» Assignment: Please reproduce all of the data exactly as it appears, but skip the pictures.

» Data items:
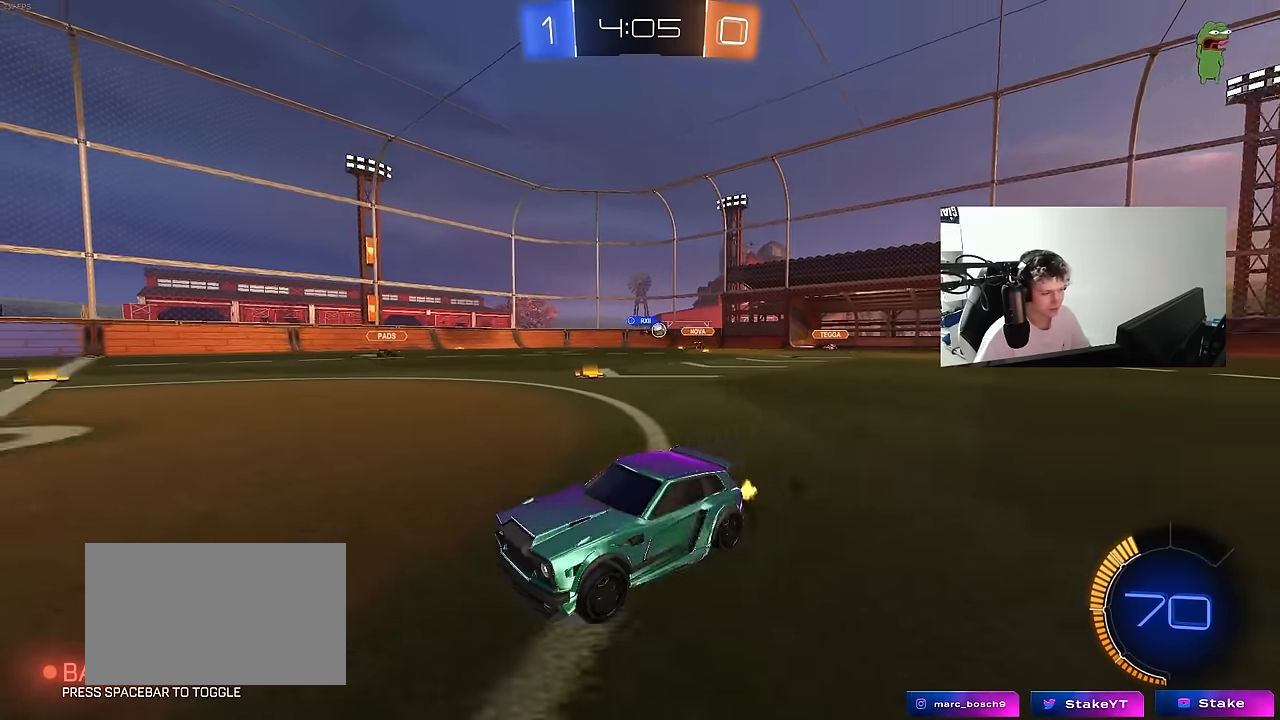
{"keys": ["d", "w"], "mouse": [], "mouse_move": "still", "events": [[33, "shift", "up"], [367, "shift", "down"], [417, "shift", "up"]]}
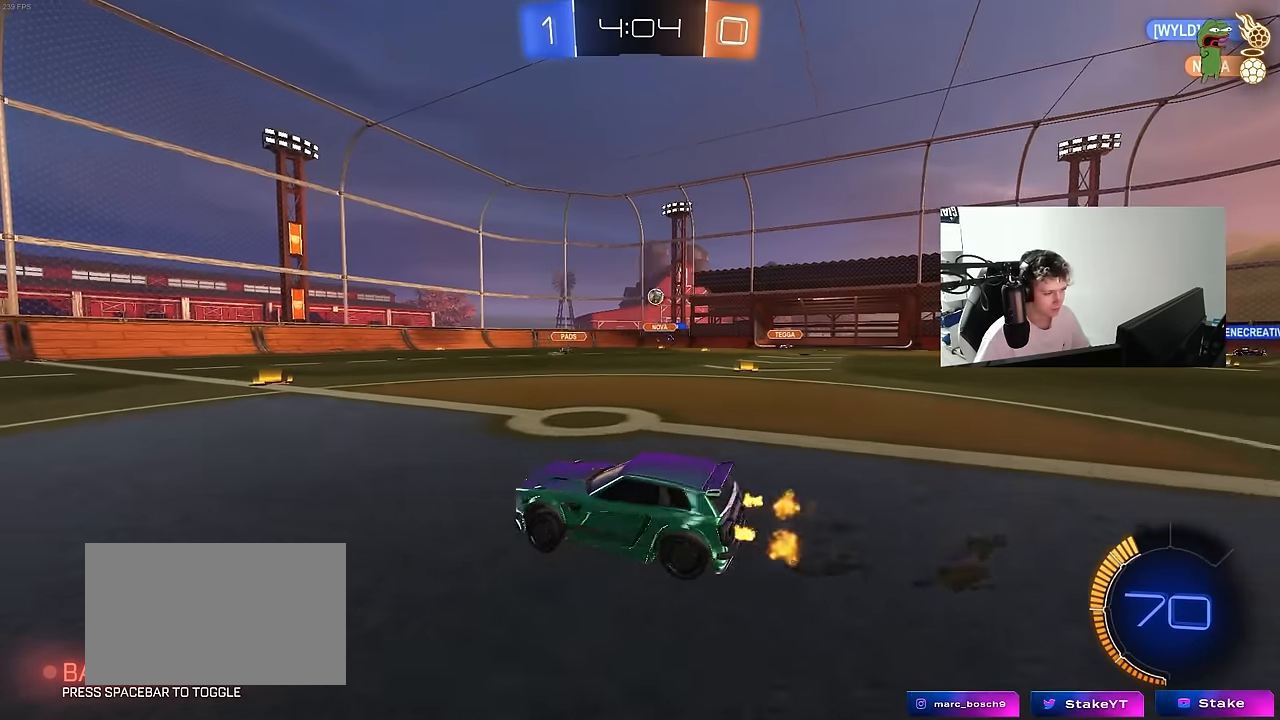
{"keys": ["d", "s"], "mouse": ["right"], "mouse_move": "down-left", "events": [[150, "w", "up"], [200, "s", "down"], [383, "s", "up"], [433, "mouse_right", "down"], [433, "s", "down"]]}
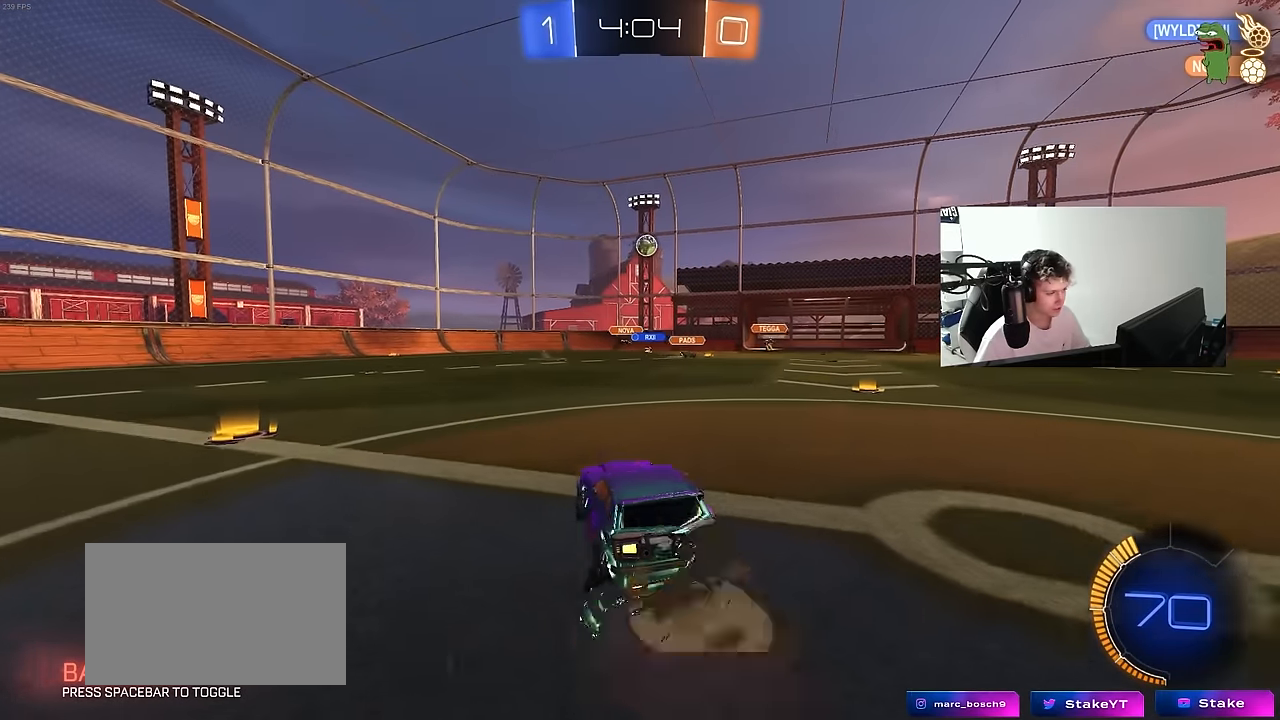
{"keys": ["a", "w"], "mouse": ["left"], "mouse_move": "still", "events": [[67, "mouse_left", "down"], [117, "mouse_right", "up"], [117, "s", "up"], [167, "d", "up"], [217, "a", "down"], [217, "mouse_right", "down"], [217, "s", "down"], [250, "shift", "down"], [300, "s", "up"], [450, "mouse_right", "up"], [450, "shift", "up"], [450, "w", "down"]]}
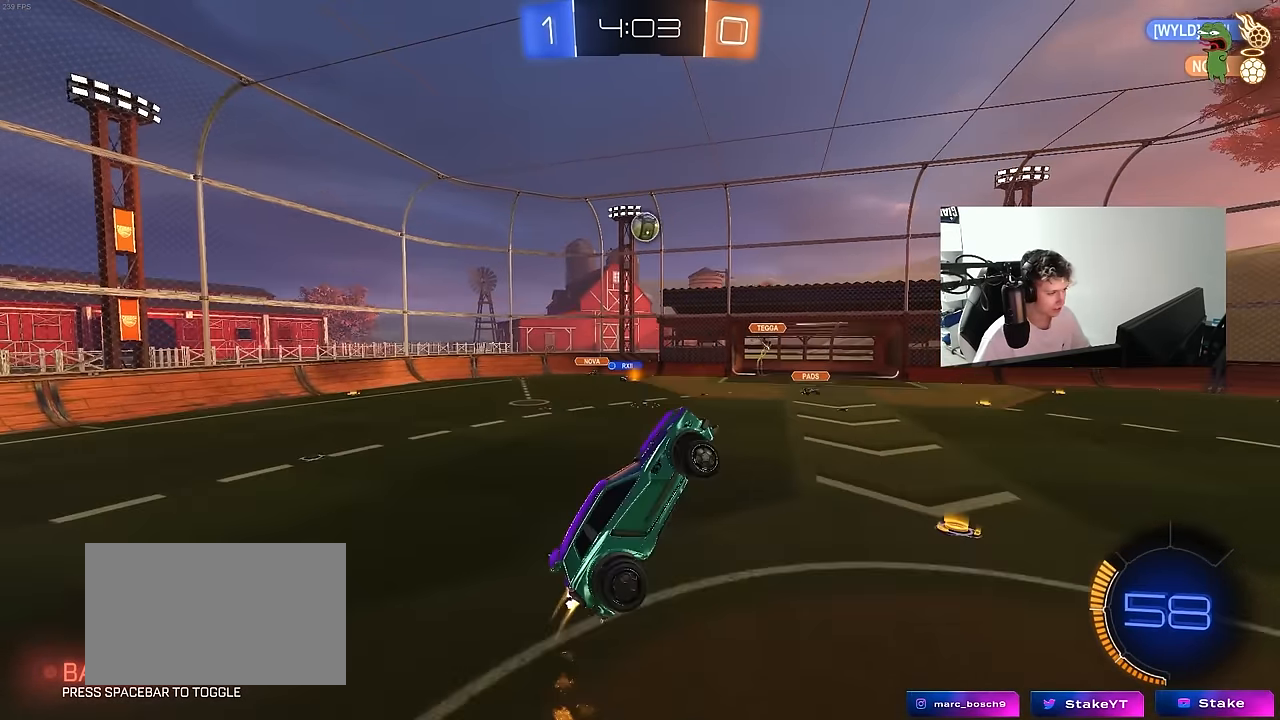
{"keys": ["a", "shift"], "mouse": ["left"], "mouse_move": "still", "events": [[33, "w", "up"], [83, "shift", "down"], [317, "s", "down"], [367, "shift", "up"], [467, "s", "up"], [467, "shift", "down"]]}
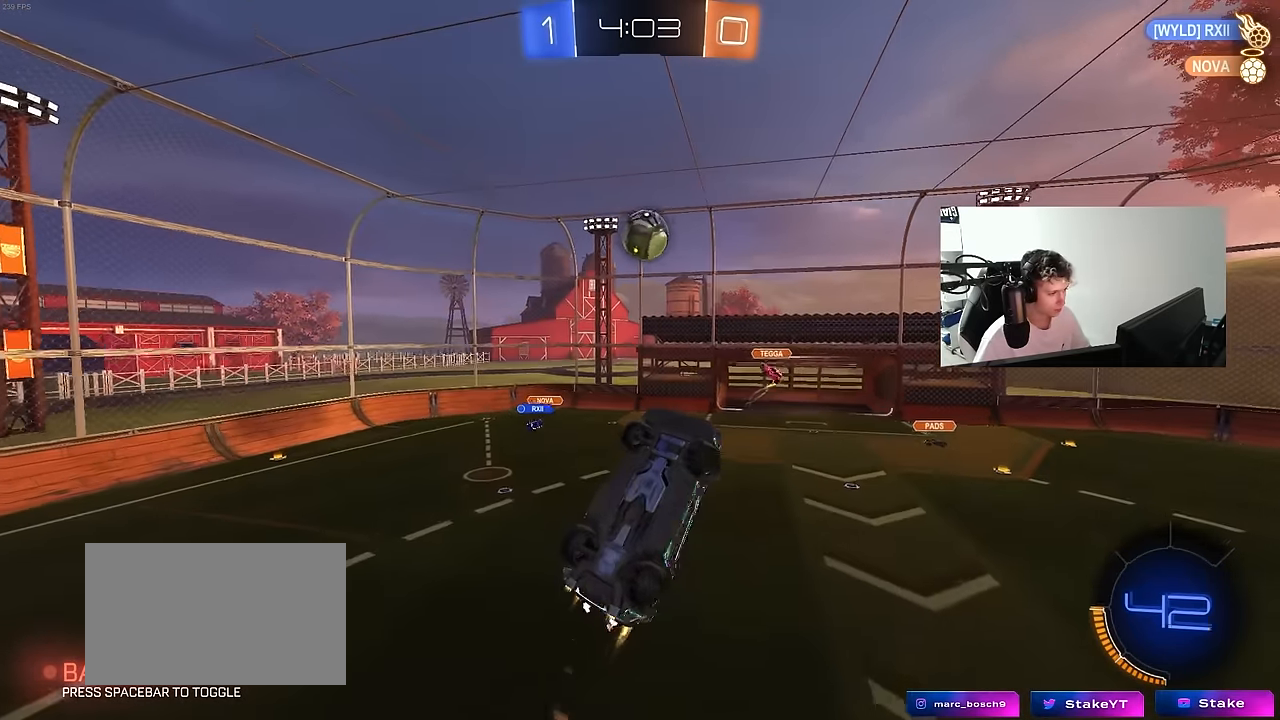
{"keys": ["d", "shift"], "mouse": ["left"], "mouse_move": "still", "events": [[50, "a", "up"], [50, "d", "down"], [100, "shift", "up"], [150, "mouse_left", "up"], [250, "mouse_left", "down"], [483, "shift", "down"]]}
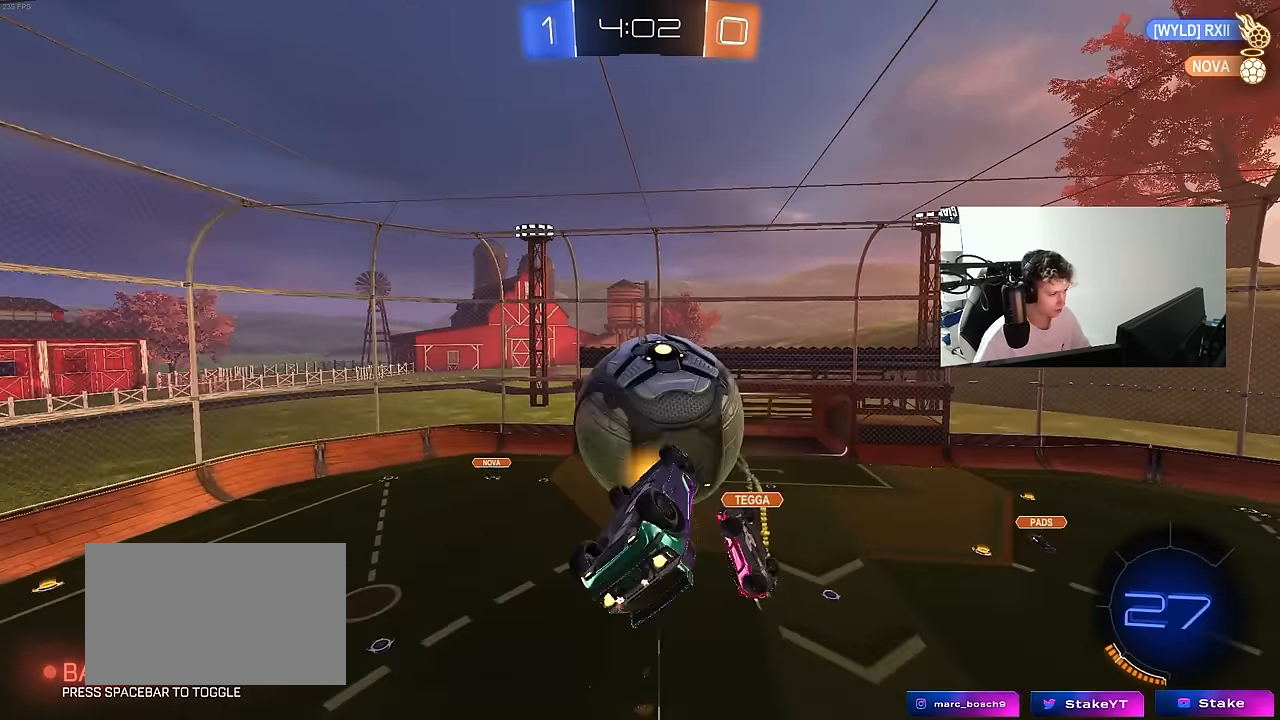
{"keys": ["d", "shift", "w"], "mouse": [], "mouse_move": "still", "events": [[17, "w", "down"], [117, "mouse_left", "up"], [250, "w", "up"], [350, "w", "down"]]}
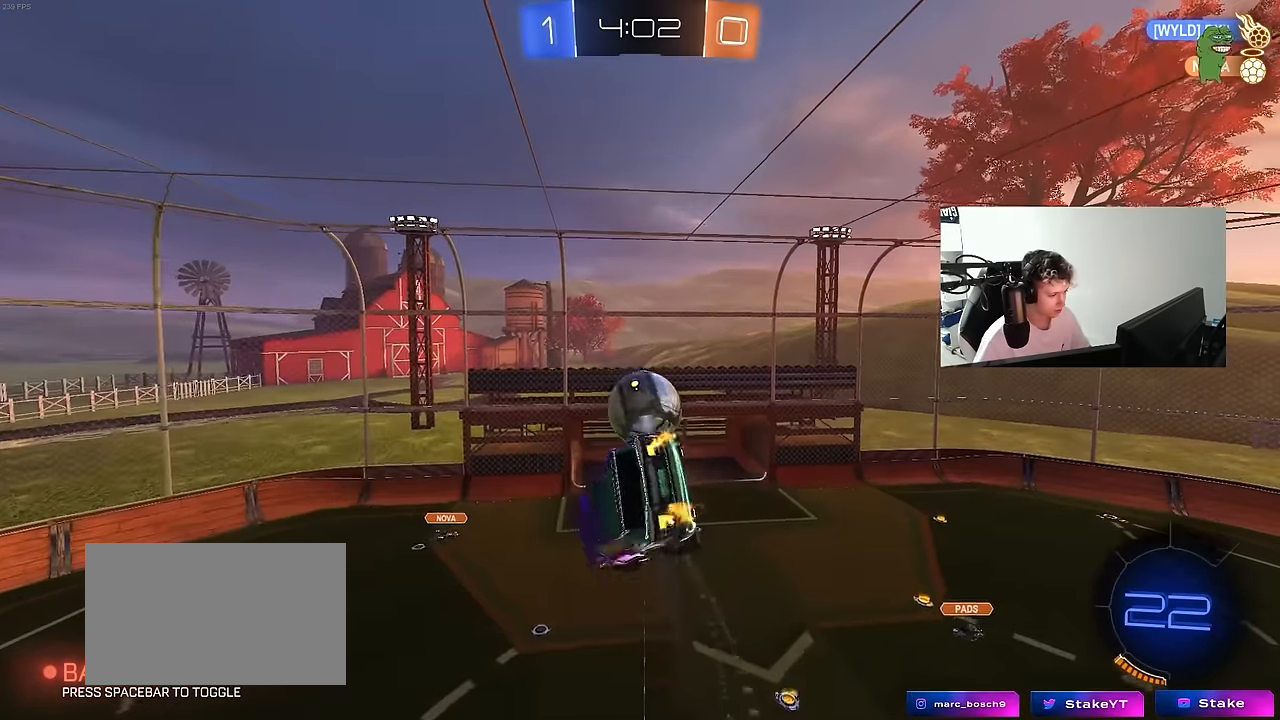
{"keys": ["a", "shift", "w"], "mouse": [], "mouse_move": "still", "events": [[183, "a", "down"], [183, "d", "up"], [183, "w", "up"], [317, "w", "down"]]}
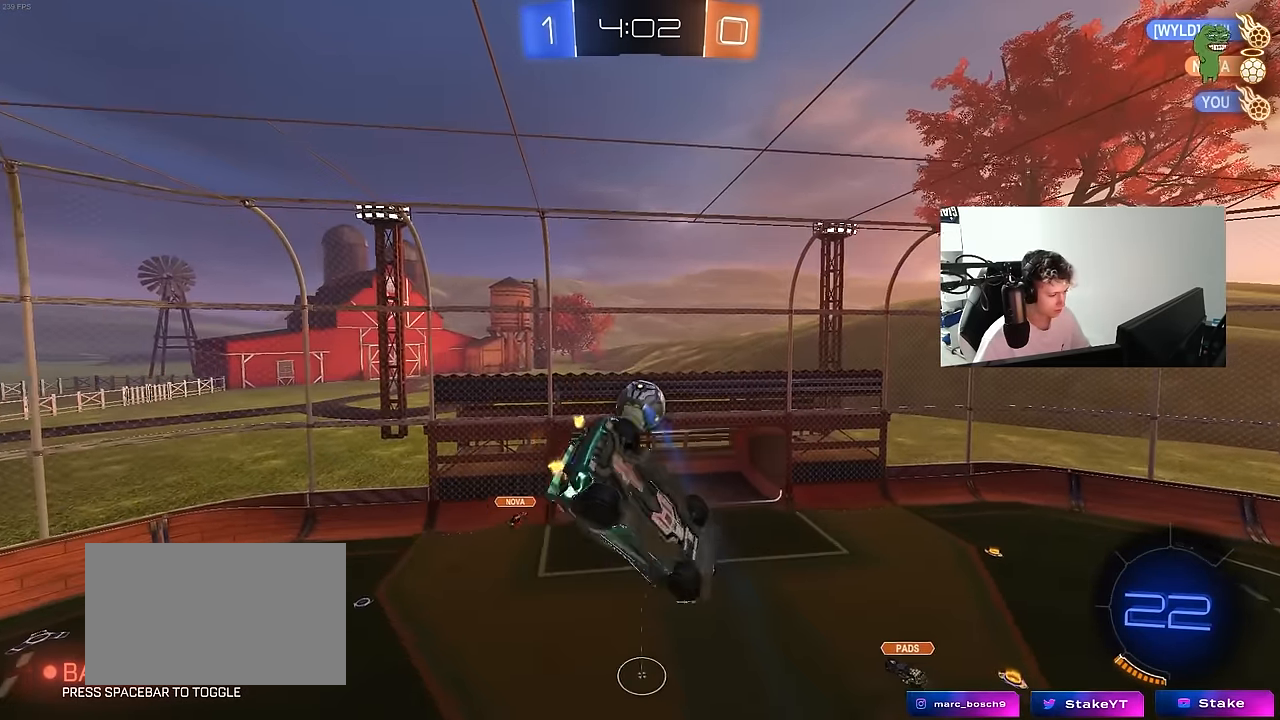
{"keys": ["a", "shift"], "mouse": [], "mouse_move": "still", "events": [[100, "mouse_left", "down"], [100, "w", "up"], [200, "w", "down"], [433, "w", "up"], [467, "mouse_left", "up"]]}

» Solution for this task:
{"keys": ["d", "w"], "mouse": [], "mouse_move": "still", "events": [[33, "shift", "up"], [367, "shift", "down"], [417, "shift", "up"]]}
{"keys": ["d", "s"], "mouse": ["right"], "mouse_move": "down-left", "events": [[150, "w", "up"], [200, "s", "down"], [383, "s", "up"], [433, "mouse_right", "down"], [433, "s", "down"]]}
{"keys": ["a", "w"], "mouse": ["left"], "mouse_move": "still", "events": [[67, "mouse_left", "down"], [117, "mouse_right", "up"], [117, "s", "up"], [167, "d", "up"], [217, "a", "down"], [217, "mouse_right", "down"], [217, "s", "down"], [250, "shift", "down"], [300, "s", "up"], [450, "mouse_right", "up"], [450, "shift", "up"], [450, "w", "down"]]}
{"keys": ["a", "shift"], "mouse": ["left"], "mouse_move": "still", "events": [[33, "w", "up"], [83, "shift", "down"], [317, "s", "down"], [367, "shift", "up"], [467, "s", "up"], [467, "shift", "down"]]}
{"keys": ["d", "shift"], "mouse": ["left"], "mouse_move": "still", "events": [[50, "a", "up"], [50, "d", "down"], [100, "shift", "up"], [150, "mouse_left", "up"], [250, "mouse_left", "down"], [483, "shift", "down"]]}
{"keys": ["d", "shift", "w"], "mouse": [], "mouse_move": "still", "events": [[17, "w", "down"], [117, "mouse_left", "up"], [250, "w", "up"], [350, "w", "down"]]}
{"keys": ["a", "shift", "w"], "mouse": [], "mouse_move": "still", "events": [[183, "a", "down"], [183, "d", "up"], [183, "w", "up"], [317, "w", "down"]]}
{"keys": ["a", "shift"], "mouse": [], "mouse_move": "still", "events": [[100, "mouse_left", "down"], [100, "w", "up"], [200, "w", "down"], [433, "w", "up"], [467, "mouse_left", "up"]]}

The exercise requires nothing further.